Source material —
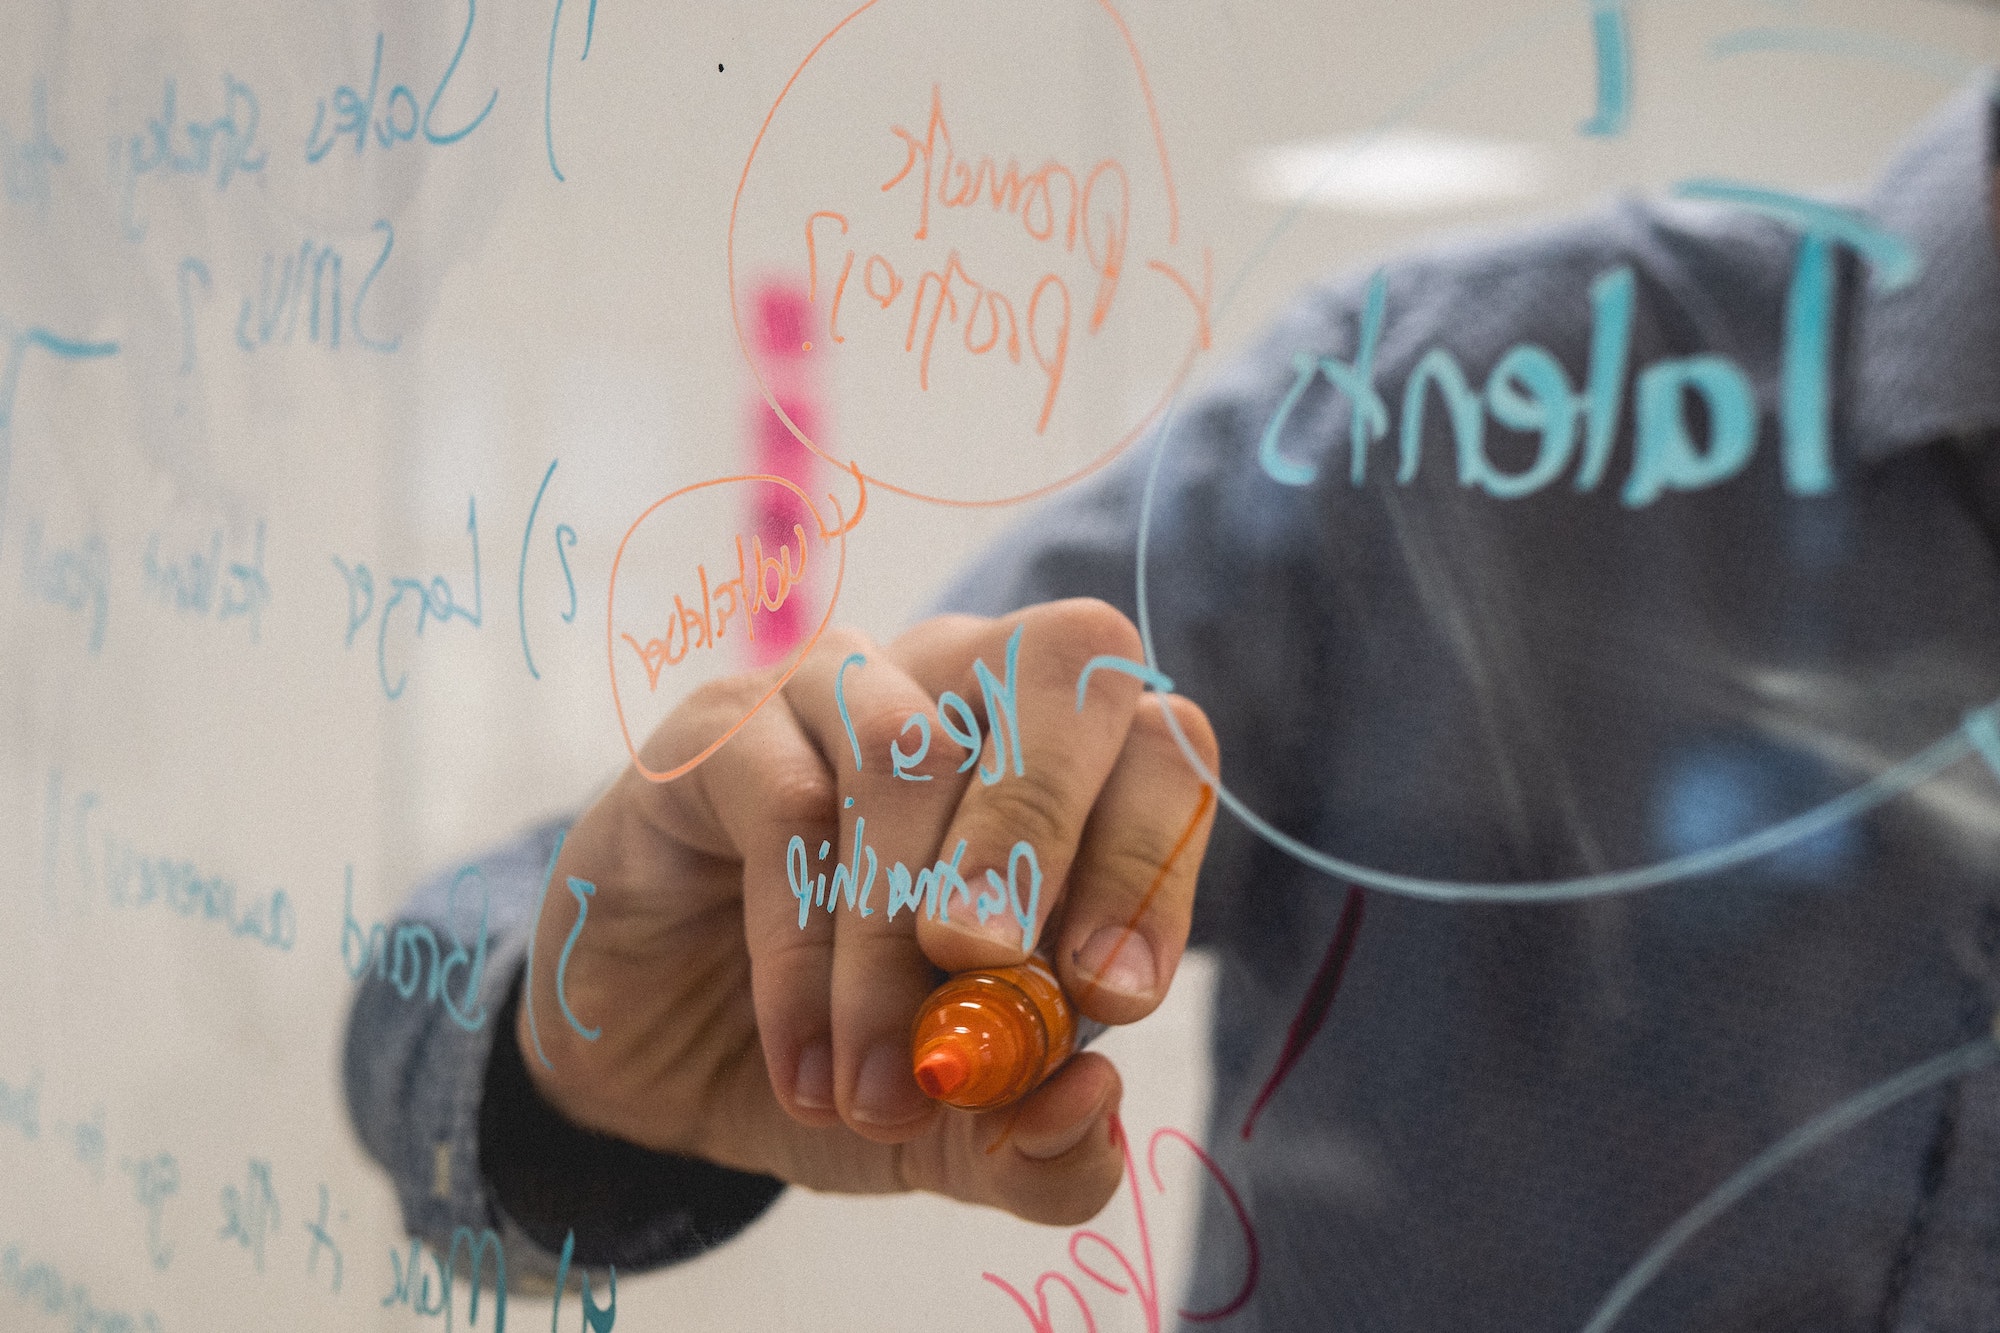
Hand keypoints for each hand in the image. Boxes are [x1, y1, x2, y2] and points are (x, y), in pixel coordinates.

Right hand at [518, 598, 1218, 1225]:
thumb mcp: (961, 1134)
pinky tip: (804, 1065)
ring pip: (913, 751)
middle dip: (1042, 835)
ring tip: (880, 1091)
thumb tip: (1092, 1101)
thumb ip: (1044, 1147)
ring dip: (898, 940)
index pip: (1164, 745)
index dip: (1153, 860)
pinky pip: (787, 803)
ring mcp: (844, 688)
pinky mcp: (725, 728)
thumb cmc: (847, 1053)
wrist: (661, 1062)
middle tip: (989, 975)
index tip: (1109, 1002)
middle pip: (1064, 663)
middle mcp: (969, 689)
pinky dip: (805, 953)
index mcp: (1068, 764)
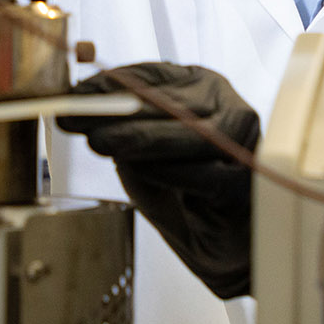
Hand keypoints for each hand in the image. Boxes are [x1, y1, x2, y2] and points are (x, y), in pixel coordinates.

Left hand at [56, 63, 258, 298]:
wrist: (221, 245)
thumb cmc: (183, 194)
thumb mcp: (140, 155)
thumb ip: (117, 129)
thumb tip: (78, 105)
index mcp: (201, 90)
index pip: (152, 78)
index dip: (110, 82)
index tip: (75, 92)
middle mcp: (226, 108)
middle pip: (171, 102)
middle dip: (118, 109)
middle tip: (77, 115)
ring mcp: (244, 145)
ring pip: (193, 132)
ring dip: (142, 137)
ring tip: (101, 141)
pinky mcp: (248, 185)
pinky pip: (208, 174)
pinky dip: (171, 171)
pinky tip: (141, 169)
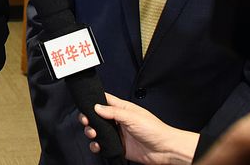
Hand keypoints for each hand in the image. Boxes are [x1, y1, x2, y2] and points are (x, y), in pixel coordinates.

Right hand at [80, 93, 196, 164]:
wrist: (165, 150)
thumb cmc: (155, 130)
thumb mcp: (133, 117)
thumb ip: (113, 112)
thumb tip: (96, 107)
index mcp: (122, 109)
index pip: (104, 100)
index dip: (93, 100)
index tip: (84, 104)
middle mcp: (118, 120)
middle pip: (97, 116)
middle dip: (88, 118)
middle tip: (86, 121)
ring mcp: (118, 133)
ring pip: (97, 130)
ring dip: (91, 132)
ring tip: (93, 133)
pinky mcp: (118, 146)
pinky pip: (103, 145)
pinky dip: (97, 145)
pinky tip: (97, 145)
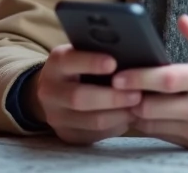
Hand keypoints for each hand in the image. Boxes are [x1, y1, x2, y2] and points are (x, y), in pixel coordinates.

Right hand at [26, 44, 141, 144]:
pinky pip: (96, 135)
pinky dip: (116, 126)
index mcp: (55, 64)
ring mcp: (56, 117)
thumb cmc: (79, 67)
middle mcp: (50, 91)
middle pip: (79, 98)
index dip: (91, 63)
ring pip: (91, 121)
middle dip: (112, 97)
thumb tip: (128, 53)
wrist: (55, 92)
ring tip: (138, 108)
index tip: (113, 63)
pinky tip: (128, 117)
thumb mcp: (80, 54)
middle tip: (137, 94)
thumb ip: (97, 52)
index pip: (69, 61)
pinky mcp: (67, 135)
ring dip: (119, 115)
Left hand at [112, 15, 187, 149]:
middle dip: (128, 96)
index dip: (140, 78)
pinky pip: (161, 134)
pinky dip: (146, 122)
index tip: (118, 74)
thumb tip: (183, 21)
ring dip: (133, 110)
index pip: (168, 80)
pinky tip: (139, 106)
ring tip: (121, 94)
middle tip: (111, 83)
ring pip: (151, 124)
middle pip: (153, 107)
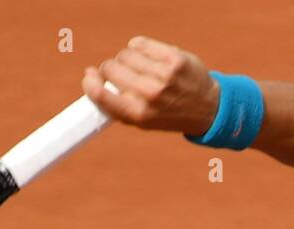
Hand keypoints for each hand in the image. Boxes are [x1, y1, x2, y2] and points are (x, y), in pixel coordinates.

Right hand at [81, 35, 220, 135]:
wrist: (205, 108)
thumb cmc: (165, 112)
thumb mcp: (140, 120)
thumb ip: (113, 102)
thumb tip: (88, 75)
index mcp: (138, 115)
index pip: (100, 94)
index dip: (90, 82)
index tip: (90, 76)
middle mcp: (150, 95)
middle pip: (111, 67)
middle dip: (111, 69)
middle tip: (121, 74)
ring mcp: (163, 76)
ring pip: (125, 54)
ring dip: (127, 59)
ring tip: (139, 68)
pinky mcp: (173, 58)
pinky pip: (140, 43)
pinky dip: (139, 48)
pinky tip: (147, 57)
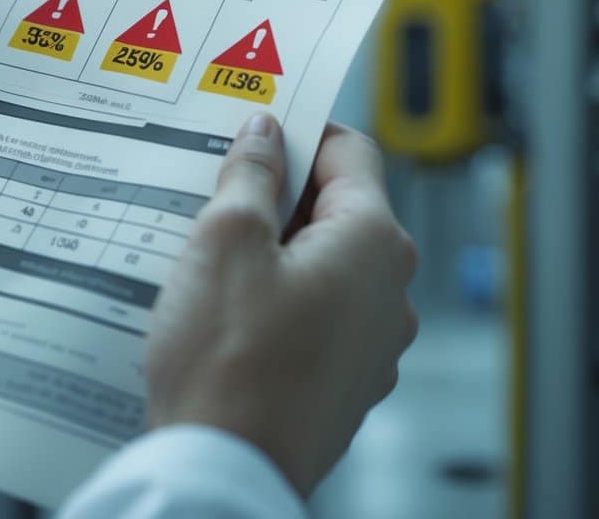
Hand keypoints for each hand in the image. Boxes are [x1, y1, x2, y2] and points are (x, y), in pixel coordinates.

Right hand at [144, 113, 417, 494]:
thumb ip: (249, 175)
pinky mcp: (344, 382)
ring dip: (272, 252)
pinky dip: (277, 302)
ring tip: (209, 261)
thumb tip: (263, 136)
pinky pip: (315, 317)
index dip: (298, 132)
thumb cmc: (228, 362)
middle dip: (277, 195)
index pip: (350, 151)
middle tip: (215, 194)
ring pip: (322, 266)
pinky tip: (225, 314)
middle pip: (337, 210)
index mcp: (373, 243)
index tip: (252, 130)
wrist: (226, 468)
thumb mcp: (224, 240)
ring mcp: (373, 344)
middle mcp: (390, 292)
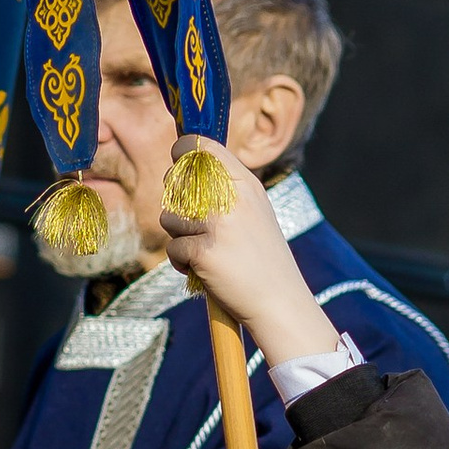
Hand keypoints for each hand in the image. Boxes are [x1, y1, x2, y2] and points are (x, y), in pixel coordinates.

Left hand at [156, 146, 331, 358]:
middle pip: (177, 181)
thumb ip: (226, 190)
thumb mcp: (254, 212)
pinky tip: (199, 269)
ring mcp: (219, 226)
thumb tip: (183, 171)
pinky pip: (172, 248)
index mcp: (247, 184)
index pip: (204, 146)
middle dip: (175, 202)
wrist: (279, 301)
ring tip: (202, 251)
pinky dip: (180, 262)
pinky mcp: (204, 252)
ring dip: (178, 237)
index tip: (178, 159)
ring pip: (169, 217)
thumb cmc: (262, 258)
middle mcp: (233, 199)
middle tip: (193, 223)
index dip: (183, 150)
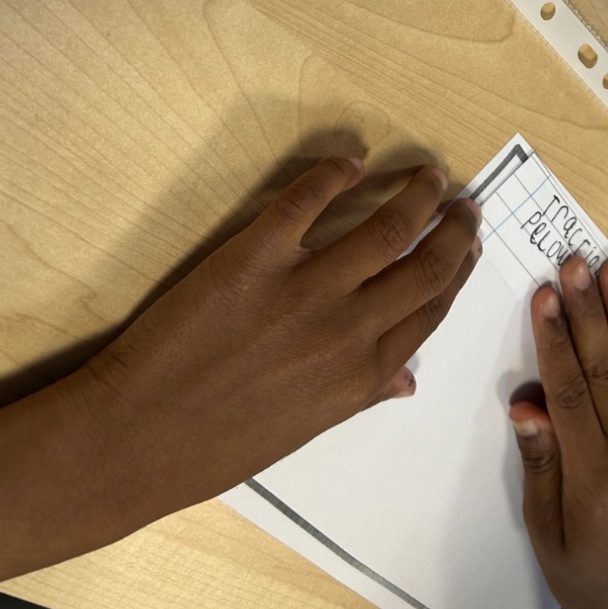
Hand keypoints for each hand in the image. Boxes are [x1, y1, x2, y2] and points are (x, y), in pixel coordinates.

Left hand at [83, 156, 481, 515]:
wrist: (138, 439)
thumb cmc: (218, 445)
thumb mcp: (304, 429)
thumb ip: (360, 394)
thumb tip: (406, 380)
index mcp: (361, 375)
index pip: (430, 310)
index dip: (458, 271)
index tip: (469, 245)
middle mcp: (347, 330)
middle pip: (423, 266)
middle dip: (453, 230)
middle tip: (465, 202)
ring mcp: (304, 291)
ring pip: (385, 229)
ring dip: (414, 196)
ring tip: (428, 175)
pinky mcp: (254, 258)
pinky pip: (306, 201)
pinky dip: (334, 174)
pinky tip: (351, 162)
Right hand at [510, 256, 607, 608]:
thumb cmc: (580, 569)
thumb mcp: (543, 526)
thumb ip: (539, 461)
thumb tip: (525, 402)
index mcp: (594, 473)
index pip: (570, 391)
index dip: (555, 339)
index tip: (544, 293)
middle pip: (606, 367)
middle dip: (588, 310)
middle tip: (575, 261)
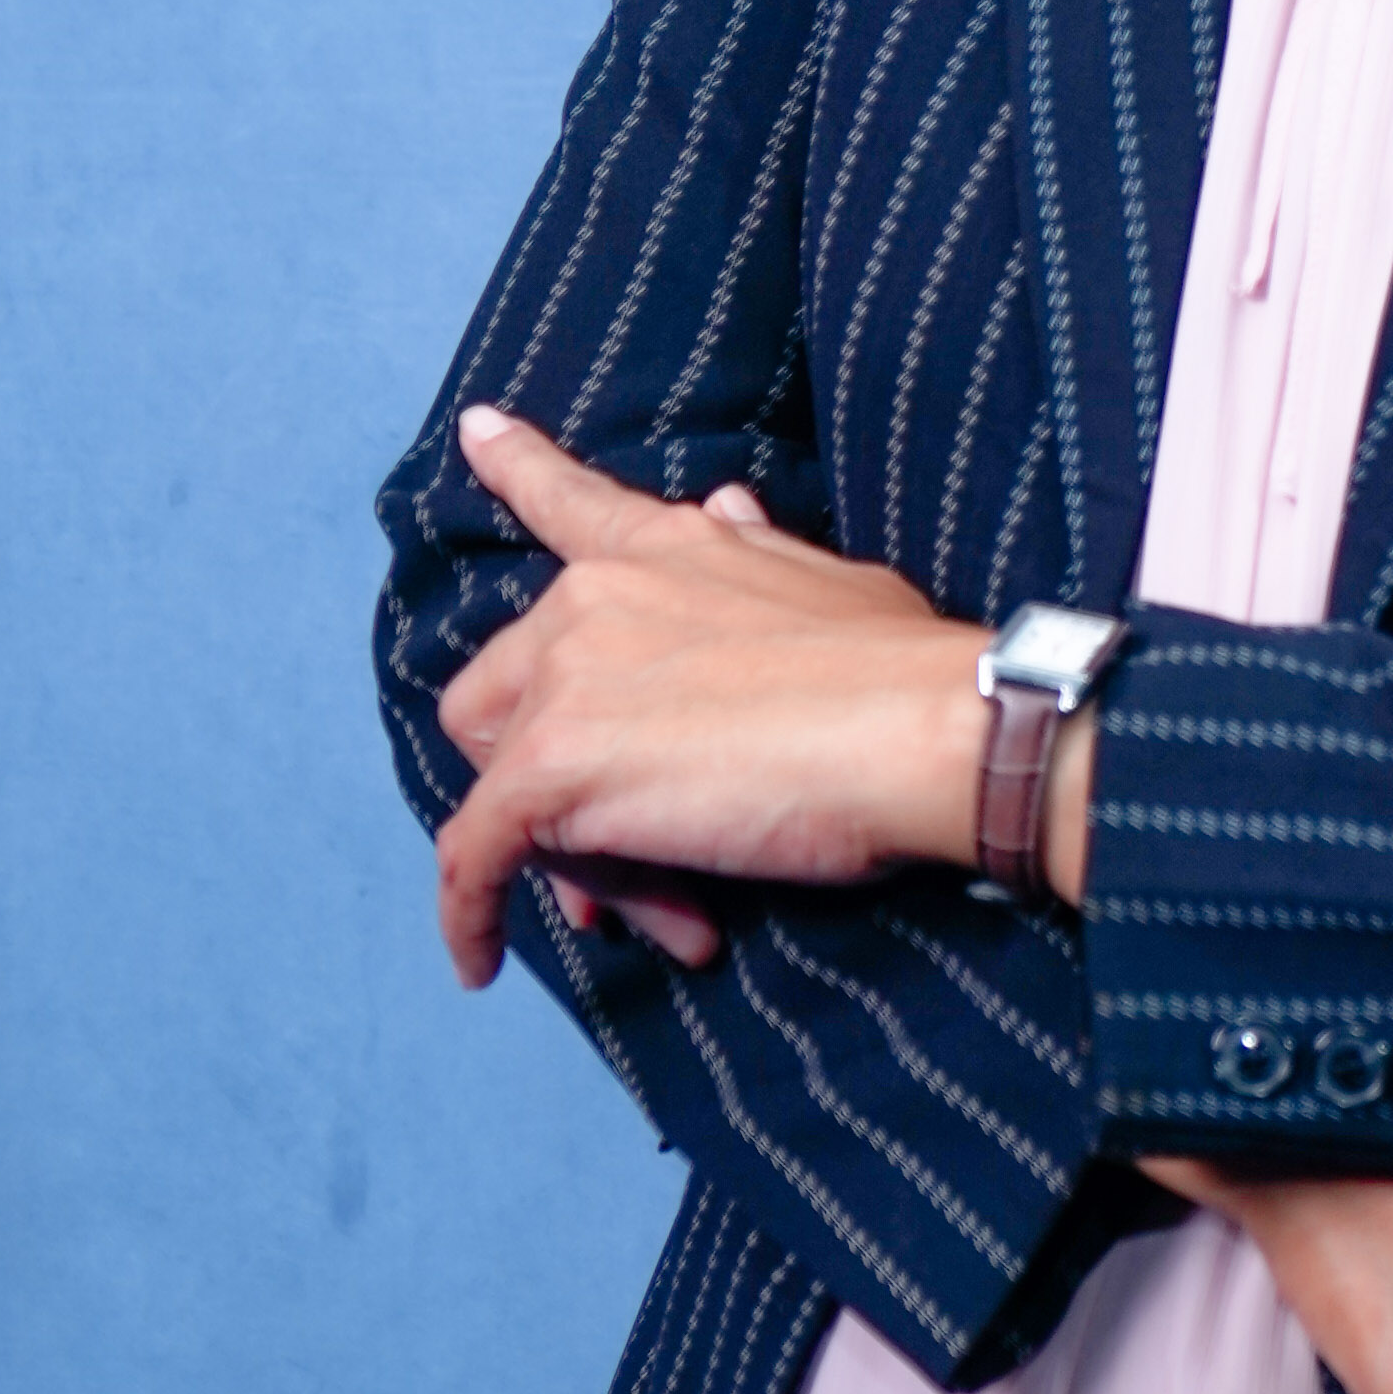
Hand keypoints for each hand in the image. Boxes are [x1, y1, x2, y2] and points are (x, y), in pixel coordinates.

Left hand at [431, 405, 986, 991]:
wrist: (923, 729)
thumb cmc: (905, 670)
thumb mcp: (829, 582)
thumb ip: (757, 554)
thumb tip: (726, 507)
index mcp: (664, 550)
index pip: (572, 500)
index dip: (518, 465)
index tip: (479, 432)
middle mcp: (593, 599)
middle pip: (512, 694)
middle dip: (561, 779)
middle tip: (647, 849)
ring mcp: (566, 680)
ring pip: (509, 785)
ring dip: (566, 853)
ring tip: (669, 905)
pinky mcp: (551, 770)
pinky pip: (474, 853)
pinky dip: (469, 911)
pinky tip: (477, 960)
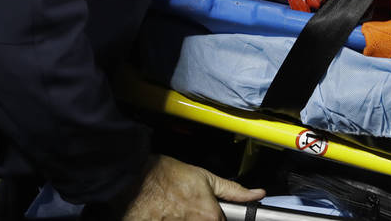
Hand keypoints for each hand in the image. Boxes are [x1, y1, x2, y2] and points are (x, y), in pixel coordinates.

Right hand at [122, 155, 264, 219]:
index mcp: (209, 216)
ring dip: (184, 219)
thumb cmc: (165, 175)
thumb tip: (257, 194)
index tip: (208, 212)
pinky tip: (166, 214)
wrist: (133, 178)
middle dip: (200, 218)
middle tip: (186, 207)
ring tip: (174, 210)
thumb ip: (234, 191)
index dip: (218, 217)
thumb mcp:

Action item — Going by the entries above, repeat exactly the lines that start at the line with "pinky tip: (351, 162)" and go on through the line with "index tip: (208, 212)". Pictures are not part of the copy.

Task response —
pinky tip: (351, 162)
Right hand at [510, 256, 607, 608]:
thumb cmc: (580, 569)
thumb mcp: (543, 526)
thumb ip: (539, 461)
thumb tip: (525, 402)
index mcp: (594, 473)
index pip: (570, 391)
index dip: (555, 339)
index tip: (544, 293)
middle pip: (606, 367)
middle dip: (588, 310)
middle tip: (575, 261)
Hand keypoints for each hand in the image. Boxes are [x1, y1, x2, y2] and points are (x, y), in pixel coordinates.

Left hand at [431, 405, 986, 991]:
wrist: (923, 729)
thumb cmc: (905, 670)
thumb mcp: (829, 582)
thumb ip: (757, 554)
thumb tip: (726, 507)
index mcp: (664, 550)
index pip: (572, 500)
index dip: (518, 465)
index tip: (479, 432)
middle mcp: (593, 599)
middle pip: (512, 694)
middle dip: (561, 779)
middle tip: (647, 849)
ring mcp: (566, 680)
ring pip: (509, 785)
ring dip: (566, 853)
ring tip: (669, 905)
pinky mcp: (551, 770)
pinky pip: (474, 853)
pinky dip: (469, 911)
pinky tip: (477, 960)
Hand keypoints for each hand in the image. Boxes are [x1, y1, x2, y2] and points are (x, y), in pixel coordinates.

Right hand at [122, 155, 264, 219]:
index mcp: (209, 216)
ring dip: (184, 219)
thumb cmc: (165, 175)
thumb tip: (257, 194)
index tip: (208, 212)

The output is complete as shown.